Artinya, “Jika bertemu halal dan haram (pada satu keadaan) maka yang
haram mengalahkan yang halal.” (Kitab as-Sulam, Abdul Hamid Hakim).
Dengan demikian, jika merayakan ultah diartikan sebagai “berdoa dan
makan-makan”, dan dilaksanakan pada hari ultah, hukumnya haram, sesuai
kaidah syar’i di atas. Akan tetapi jika dilaksanakan bukan pada hari
ultah, maka hukumnya –wallahu a’lam bi ash shawab– menurut pemahaman
kami adalah mubah secara syar’i. Sebab hal itu tidak termasuk
tasyabbuh bil kuffar
karena yang dilakukan pada faktanya adalah “berdoa plus makan-makan”,
yang mana keduanya adalah boleh secara syar’i. Lagi pula hal itu
dilakukan tidak pada hari ultah sehingga di sini tidak terjadi pertemuan
halal dan haram sebagaimana kalau acara tersebut dilaksanakan pada hari
ultah. Wallahu a’lam.
Allah SWT Berfirman : “
Barangsiapa mencari agama selain agama
Islam, maka sekali-kali tidaklah akan diterima (agama itu) daripadanya,
dan dia di akhirat termasuk orang-orang yang rugi.” (QS. ali Imrân [3] : 85). dan “
Dan
janganlah kamu mengikuti apa yang kamu tidak mengetahui tentangnya.

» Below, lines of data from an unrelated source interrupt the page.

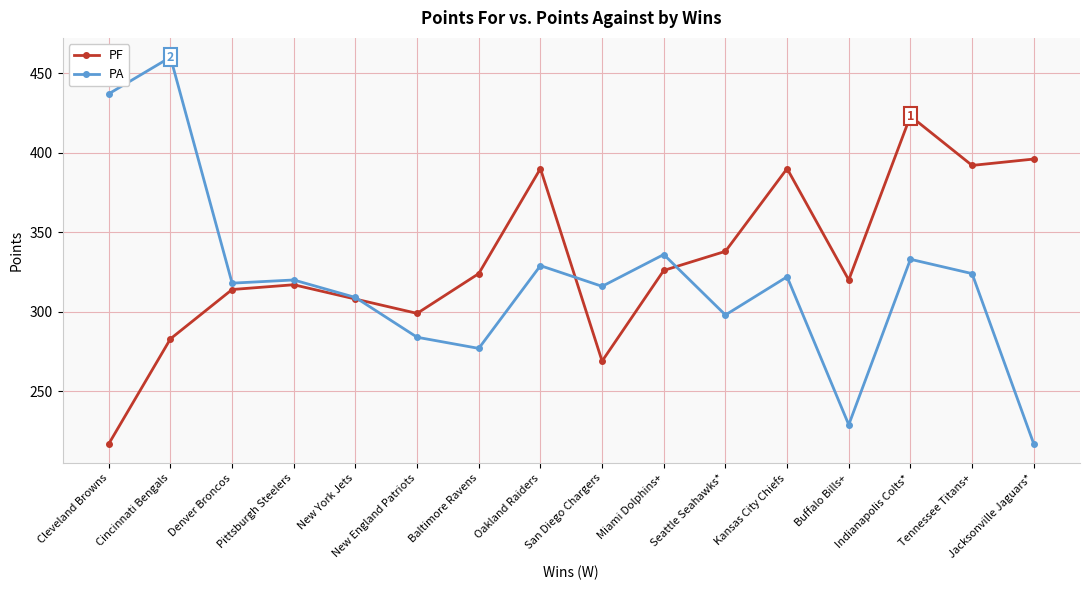

What is the difference between the highest and lowest values at New York Jets?

1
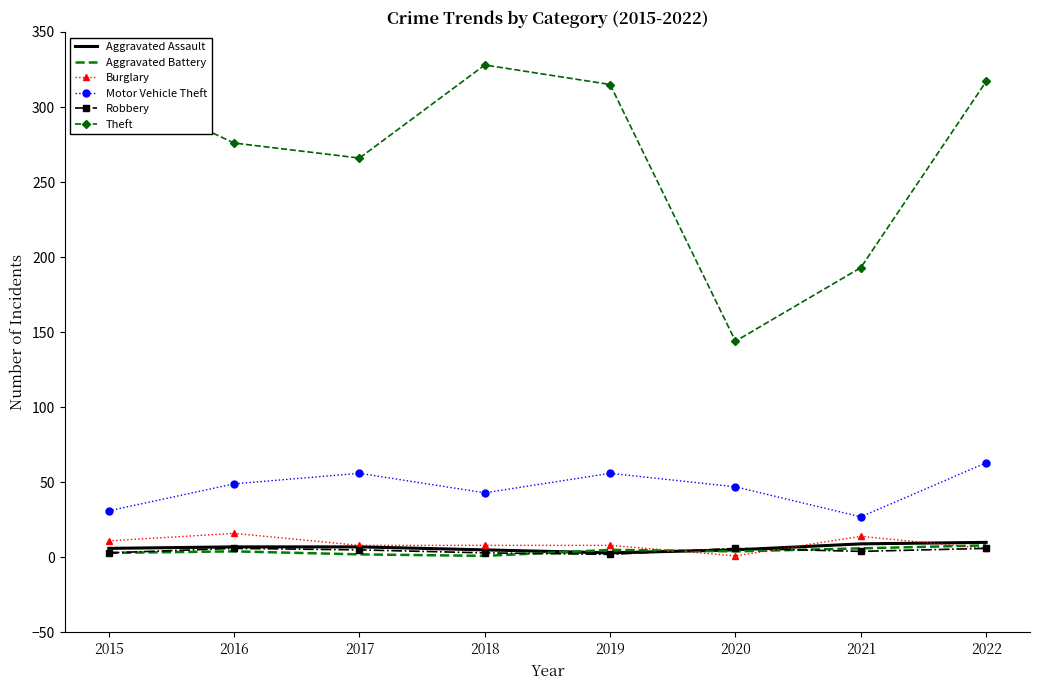

True or false: Theft has a value of 266 at 2017.

True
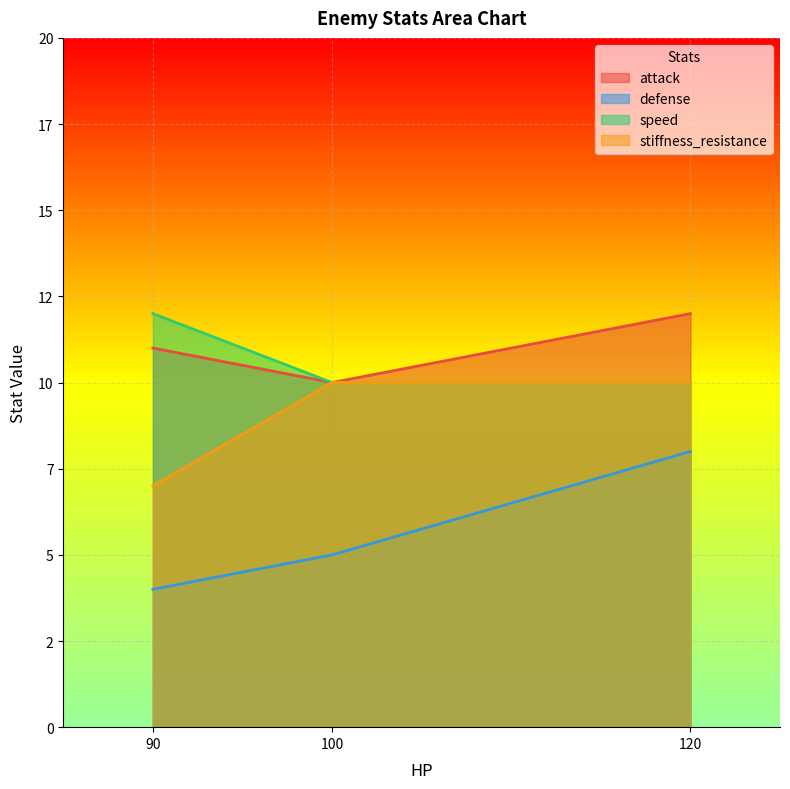

The value of defense at scarecrow (HP=100) is 5. True or false?

True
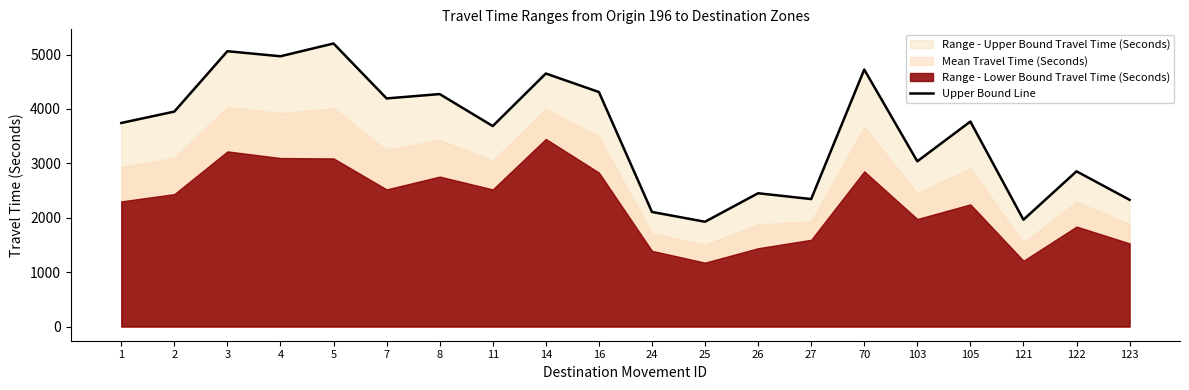

What is the greatest value displayed?

5204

Sesungguhnya pendengaran, penglihatan, dan hati, semuanya akan dimintai
pertanggungjawabannya.” (QS. al-Isrâ’ [17] : 36).
Rasullah SAW juga bersabda :
Belum sempurna keimanan salah seorang di antara kalian, sebelum hawa nafsunya mengikuti apa yang aku bawa (al-Qur’an). (Hadits ke-41 dalam Hadits al-Arba’in karya Imam Nawawi).
Bagaimana dengan Hukum Mengucapkan Selamat Ulang Tahun Dalam Islam?
Perayaan ulang tahun adalah bid’ah. Mengapa? Ada dua landasan yang
diikuti oleh umat Islam: Qur’an dan sunnah Rasulullah saw. Sunnah ini
kemudian terbagi atas ucapan, perbuatan, atau niat Rasulullah saw yang
kemudian tidak sempat terlaksana karena beliau meninggal dunia sebelum
sempat melaksanakannya.
Mengucapkan selamat ulang tahun (kata Dipo, istilah yang kemudian
diarabisasikan adalah milad dan hari lahir) ini adalah salah satu hal
yang tidak dituntunkan oleh teladan umat Islam, Rasulullah saw. Jika
mengucapkan selamat hari lahir adalah tuntunan, Rasulullah pasti akan
membiasakan hal tersebut pada umatnya. Selain itu, tradisi perayaan
ulang tahun atau hari lahir ini adalah budaya kaum nonmuslim.
Berdasarkan hadis Rasulullah saw, seseorang yang mengikuti suatu kaum
maka ia termasuk ke dalam golongan itu. Perayaan hari lahir ini telah
tercipta sejak jaman Nabi Nuh as. Salah satu anaknya kemudian mengadakan
perayaan hari lahirnya. Karenanya, umat muslim yang memiliki prinsip
hidup yang unik tidak diperbolehkan untuk mengikuti kaum lain, apalagi
kaum kafir dan nonmuslim. Kegiatan yang mengikuti tradisi umat lain
dinamakan juga tasyabbuh.
Ustad Maknun Prawiro mengatakan bahwa ada tiga hal yang menyebabkan kerusakan dalam agama Islam, yakni:
1. Mengikut-ikutii kaum lain
2. Pluralisme
3. Pendangkalan aqidah
Tentu saja tak seorang pun dari kita ingin menyebabkan kerusakan
dalam agama Islam bukan? Apalagi mengucapkan selamat ulang tahun saya
rasa adalah hal yang sepele. Tapi, ini berkaitan dengan bid’ah, dan
orang yang melakukan bid’ah tak termasuk umat Rasulullah saw yang
mendapat syafaat.
Merayakan dan mengucapkan selamat ultah juga tidak ada contohnya dari
Nabi dan para sahabat, sehingga dilarang dalam Islam, bahkan jatuh ke
dalam tasyabbuh/ menyerupai orang kafir.
dari
Ibnu Umar ia berkata,
“Rasulullah shallallahu ‘alaihi wasallam bersabda: “Barangsiapa bertasyabuh dengan suatu kaum, maka ia bagian dari mereka.” [HR. Abu Daud dan Ahmad]
Bagaimana pendapat rekan-rekan semua? sudah jelaskah
pemaparan diatas? hal-hal kecil, sepele ternyata berdampak buruk
terhadap umat? jika bukan kita yang memperbaikinya, siapa lagi?